◆ **Saved data entries**
####################

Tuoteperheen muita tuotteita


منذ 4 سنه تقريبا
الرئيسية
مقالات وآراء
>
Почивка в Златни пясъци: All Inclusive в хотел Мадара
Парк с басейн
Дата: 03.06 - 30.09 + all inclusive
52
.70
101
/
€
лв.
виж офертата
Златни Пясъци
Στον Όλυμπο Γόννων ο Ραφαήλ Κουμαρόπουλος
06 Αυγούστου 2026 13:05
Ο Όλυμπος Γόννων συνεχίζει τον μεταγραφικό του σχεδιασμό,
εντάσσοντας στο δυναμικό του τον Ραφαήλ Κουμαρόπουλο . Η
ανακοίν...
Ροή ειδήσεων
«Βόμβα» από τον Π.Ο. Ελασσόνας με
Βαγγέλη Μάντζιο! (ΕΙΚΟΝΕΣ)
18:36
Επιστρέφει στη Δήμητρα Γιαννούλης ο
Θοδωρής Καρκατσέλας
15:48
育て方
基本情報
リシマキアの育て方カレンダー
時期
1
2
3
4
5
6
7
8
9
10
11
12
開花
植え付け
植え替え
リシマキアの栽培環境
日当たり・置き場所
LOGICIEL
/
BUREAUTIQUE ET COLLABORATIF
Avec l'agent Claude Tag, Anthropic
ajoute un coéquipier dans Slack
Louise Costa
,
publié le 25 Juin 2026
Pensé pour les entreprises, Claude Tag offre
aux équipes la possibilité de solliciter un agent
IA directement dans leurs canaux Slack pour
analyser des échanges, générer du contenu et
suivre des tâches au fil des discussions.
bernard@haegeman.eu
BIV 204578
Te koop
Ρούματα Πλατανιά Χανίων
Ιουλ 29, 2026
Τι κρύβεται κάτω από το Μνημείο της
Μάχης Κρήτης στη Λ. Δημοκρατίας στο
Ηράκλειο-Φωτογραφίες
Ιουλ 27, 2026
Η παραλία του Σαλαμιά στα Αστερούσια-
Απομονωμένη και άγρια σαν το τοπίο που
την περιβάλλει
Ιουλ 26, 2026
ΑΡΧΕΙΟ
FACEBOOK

####################

◆ **TASK ITEM**
If a line in the records has the word "dans", copy that line.

◆ **SOLVED PROBLEM**
ajoute un coéquipier dans Slack
IA directement dans leurs canaux Slack pour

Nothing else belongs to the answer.